In this way, she is perhaps one of the most overt femme fatales, again expressing the abject fatalism at the heart of noir stories. She is introduced trying to humiliate and ruin his wildly successful grift midway through the movie, and gives no hint or pretext of sincere concern for Stan, be it of a romantic or lurid nature. But he cannot resist being around her anymore than he can resist murdering Ezra Grindle at the end when the opportunity presents itself.
The popularity of noir stories largely came out of the Second World War. Although the noir movements of the page and screen began before that global conflict, the reason academics insist noir is an era and not a genre is because its influence on the culture coincided with the return of American G.I.s suffering from demons and trauma during a post-war moment where things were supposed to be as rosy as a Gene Kelly musical. Even the term “noir” came later, to retroactively define the cynicism, despair, and ultimately happy self-annihilation that seethes beneath the surface of these old movies. They were a response to the new gilded American dream, except instead of suggesting you could pull yourself up by your bootstraps, they prophesied you’d sink beneath those bootstraps and into an irresistible abyss.
Del Toro returned to one such film from that era which, due to the expectations of a resistant studio and ‘40s censors, actually betrayed and soft-pedaled Stan’s deserved fate. But 2021’s Nightmare Alley elevates that darkness, right down to its final brilliant line.

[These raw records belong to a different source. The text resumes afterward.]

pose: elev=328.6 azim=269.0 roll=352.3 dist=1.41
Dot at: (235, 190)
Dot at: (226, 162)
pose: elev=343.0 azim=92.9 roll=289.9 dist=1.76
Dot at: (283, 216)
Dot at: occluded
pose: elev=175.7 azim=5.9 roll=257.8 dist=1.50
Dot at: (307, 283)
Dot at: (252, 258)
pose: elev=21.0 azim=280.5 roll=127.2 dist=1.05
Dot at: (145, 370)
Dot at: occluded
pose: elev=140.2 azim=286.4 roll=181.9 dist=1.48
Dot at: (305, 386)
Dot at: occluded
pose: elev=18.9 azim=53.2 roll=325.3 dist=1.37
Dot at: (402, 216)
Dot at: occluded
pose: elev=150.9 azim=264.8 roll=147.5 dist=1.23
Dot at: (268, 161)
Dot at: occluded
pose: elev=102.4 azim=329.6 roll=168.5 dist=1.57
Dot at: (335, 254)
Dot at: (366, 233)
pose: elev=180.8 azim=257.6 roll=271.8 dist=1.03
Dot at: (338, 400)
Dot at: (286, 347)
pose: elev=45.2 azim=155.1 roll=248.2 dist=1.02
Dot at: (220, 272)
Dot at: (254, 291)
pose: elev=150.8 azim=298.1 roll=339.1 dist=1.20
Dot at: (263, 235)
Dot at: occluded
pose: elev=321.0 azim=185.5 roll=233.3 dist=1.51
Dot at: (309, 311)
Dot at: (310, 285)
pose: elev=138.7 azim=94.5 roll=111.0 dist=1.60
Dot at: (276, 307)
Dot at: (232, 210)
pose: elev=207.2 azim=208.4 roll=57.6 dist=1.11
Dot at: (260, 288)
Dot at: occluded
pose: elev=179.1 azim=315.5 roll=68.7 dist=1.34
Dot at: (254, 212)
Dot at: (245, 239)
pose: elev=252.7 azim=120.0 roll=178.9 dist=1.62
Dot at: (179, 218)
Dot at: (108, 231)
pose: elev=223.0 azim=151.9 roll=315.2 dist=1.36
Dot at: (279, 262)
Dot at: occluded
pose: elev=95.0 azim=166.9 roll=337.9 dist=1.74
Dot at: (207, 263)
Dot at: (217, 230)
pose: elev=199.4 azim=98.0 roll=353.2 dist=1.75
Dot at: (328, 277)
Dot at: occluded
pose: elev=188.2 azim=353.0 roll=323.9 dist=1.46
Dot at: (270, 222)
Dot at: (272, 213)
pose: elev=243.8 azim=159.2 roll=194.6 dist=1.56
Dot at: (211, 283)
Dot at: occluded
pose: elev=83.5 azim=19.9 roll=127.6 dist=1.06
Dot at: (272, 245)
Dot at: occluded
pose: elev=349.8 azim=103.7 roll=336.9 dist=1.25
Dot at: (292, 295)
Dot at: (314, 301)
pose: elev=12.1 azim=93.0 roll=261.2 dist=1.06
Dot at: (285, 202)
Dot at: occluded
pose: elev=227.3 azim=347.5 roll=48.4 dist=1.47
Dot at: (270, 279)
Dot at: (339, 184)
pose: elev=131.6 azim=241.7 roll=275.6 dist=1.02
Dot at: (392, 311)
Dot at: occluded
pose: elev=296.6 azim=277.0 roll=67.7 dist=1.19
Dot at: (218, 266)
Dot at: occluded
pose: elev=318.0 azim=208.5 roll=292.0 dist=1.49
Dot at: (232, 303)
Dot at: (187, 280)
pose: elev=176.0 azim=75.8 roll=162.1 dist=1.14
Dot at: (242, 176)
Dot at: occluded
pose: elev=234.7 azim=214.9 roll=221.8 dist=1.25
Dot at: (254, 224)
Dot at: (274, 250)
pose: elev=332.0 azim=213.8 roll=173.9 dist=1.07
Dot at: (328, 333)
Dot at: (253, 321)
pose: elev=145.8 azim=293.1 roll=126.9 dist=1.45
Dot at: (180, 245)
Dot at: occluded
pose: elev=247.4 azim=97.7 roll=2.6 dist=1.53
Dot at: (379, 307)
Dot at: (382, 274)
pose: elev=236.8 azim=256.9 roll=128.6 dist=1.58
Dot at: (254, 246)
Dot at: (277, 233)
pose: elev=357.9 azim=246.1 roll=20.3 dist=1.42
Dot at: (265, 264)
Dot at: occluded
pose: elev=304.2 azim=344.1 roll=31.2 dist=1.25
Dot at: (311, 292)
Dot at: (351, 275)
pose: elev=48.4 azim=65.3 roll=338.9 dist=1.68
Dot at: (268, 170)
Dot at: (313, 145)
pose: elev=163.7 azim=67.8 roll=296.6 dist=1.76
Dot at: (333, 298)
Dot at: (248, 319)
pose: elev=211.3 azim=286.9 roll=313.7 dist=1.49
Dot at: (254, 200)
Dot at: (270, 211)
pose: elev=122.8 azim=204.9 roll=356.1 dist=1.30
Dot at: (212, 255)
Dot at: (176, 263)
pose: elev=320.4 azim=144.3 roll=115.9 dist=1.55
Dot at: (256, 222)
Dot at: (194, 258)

In the book, the closing line is “Of course it’s only temporary—just until we get a real geek.” But perhaps for the less blackhearted, there is some ambiguity, a hope for Stan having the wherewithal to resist and rebuild himself. Pull himself up by those bootstraps. However, there’s no ambiguity for Cooper’s Stan.
Upon being offered the chance to become a geek, and drink deeply from the well of his own demise, the Great Stanton laughs so hard that he begins to weep. “I was born for it,” he sobs before cackling again. The encompassing, inescapable despair emanating off Cooper is one of the finest moments in his career. Whether by birth or breeding, destiny or a pathological need to destroy himself, Stan was doomed to be the man in the tent. It’s noir in a nutshell.